◆ TRECHO PARA LEITURA ◆
CRÉDITOS DE ICMS DE TERCEIROS NA TRANSAÇÃO TRIBUTÁRIA: INOVAÇÃO NO ÂMBITO FISCAL BAIANO

Por Douglas Victore Simões

A sistemática tributária brasileira tem evoluído para incorporar aparatos mais eficazes de negociação e regularização de débitos fiscais, sendo um desses mecanismos a transação tributária.

Apesar de prevista no artigo 171 do CTN desde 1966, somente na última década tal procedimento passou a ocupar papel de destaque no contexto da gestão da dívida ativa dos diversos entes federativos.

Recentemente, o Estado da Bahia, por meio da Lei Estadual nº 14.727/2024, regulamentada pelo Decreto nº 23.622/2025, inovou ao ampliar significativamente o alcance de sua política de transação fiscal, passando a permitir a utilização de créditos de ICMS próprios ou adquiridos de terceiros como instrumento para a quitação parcial de débitos inscritos.

Neste artigo, analisamos os principais aspectos dessa novidade legislativa que, indubitavelmente, pode ser uma oportunidade estratégica para empresas com passivos fiscais relevantes.

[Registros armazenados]
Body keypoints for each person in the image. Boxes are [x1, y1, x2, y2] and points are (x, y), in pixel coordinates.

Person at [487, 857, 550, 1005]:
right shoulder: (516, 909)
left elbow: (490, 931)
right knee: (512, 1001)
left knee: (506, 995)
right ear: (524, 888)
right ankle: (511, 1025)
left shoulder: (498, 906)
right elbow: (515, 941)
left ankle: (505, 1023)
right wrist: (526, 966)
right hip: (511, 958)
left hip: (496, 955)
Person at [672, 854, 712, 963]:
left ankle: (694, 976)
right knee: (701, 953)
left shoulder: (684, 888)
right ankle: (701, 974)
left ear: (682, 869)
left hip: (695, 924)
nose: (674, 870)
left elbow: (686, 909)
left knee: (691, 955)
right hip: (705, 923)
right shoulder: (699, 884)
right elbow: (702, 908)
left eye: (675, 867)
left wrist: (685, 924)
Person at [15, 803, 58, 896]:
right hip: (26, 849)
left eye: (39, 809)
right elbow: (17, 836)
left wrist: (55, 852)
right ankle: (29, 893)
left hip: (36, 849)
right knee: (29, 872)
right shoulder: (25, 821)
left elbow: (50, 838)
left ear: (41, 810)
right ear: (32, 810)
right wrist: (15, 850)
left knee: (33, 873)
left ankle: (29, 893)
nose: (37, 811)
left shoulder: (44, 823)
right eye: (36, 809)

◆ QUESTÃO ◆
Responda, com base no texto sobre créditos de ICMS na transação tributária:
1. Em que artigo do CTN a transação tributária está prevista?
2. Qual decreto regulamentou a Lei Estadual nº 14.727/2024?
3. Que créditos de ICMS a Bahia passou a admitir para a quitação parcial de débitos inscritos?
O material armazenado não é necessário aqui.

◆ RESPOSTA ESPERADA ◆
1. No artigo 171, desde 1966.
2. O Decreto nº 23.622/2025.
3. Créditos de ICMS próprios ou adquiridos de terceiros.